I tell fathers that if they love their children, they leave them to their mothers. Certainly by the eighth year but preferably by the twelfth year. I tell them: Don’t worry, your time will come. But there are horrible theaters and raucous vibes about it. Ex-partners often fight together and hell with each other. Then the child becomes an instrument of revenge. When I break up, I really lack basic honesty, which is the ability to take action and admit to the other that they did something and do a good job. Often bloody revenge during a divorce: it didn’t work out, it’s your fault, I’ll show you now! I’ve experienced great people, great people, successful people all of a sudden, like when you switch, they start acting like totally idiots and don’t stop until they ruin everything. They bark at each other like dogs, begin to hate each other, and get bitter. I’m sorry, I’m upset. To be honest, of course I must say that there are cases where a woman manipulates, cheats and deceives one’s joy. They take revenge on their ex-partner. However, I would argue that in eighty percent of cases it is better for the child to remain with his mother. This number may be higher. But to go back, there are two sentences: If you really love your children, leave them with your mother. And second: Fathers, do not worry, your time will come.
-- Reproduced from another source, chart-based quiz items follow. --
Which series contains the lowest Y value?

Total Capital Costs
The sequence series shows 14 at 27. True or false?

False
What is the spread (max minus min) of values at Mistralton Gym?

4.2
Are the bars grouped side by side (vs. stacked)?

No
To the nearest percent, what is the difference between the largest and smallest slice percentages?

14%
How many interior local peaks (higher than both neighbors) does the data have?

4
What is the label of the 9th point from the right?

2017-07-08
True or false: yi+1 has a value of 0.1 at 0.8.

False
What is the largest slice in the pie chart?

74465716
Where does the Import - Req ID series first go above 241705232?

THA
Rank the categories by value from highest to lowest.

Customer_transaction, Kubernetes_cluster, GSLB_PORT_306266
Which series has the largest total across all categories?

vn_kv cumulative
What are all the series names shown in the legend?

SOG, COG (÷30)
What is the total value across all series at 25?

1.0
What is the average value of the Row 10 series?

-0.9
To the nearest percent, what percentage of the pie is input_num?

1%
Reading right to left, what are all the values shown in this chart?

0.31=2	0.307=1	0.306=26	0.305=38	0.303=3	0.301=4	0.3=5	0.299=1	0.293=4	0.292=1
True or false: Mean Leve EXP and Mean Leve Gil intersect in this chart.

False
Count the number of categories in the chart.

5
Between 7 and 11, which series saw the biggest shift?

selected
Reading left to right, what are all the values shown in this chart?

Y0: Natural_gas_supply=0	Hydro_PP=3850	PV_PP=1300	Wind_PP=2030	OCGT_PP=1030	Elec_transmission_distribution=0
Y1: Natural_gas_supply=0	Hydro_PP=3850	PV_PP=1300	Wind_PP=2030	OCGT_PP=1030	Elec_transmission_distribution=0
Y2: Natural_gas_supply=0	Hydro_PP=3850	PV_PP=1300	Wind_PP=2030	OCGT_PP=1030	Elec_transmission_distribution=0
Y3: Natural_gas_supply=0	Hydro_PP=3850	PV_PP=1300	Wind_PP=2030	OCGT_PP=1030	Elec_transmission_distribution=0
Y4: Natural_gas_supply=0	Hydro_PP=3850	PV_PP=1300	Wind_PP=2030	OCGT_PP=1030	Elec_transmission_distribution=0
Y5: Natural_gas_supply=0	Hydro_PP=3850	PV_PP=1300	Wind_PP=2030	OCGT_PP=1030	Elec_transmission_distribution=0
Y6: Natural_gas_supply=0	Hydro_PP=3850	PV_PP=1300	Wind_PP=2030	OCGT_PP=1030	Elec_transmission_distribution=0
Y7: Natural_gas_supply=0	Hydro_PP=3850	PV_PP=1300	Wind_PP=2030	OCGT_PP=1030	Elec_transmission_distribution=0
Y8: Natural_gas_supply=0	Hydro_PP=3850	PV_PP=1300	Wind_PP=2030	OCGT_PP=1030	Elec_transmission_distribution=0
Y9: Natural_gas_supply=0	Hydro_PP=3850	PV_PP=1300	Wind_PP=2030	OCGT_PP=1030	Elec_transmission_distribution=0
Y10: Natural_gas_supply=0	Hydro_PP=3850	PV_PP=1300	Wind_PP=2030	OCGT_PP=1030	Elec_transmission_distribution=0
Ph.D. Marek Hermann, teacher and lecturer. He conducts popular seminars on self-development, self-knowledge and raising children, especially at preschool age. He graduated from the Faculty of Education of Masaryk University in Brno and worked as an external worker in the Recreology Department of the Faculty of Physical Education, Palacký University in Olomouc and also at the University of Economics in Prague. He is the author of Find Your Martian, which brings new insights and reflections from the field of psychology and interpersonal relationships. The book has become a bestseller among parents and educators and is described as an invitation to the child’s psyche.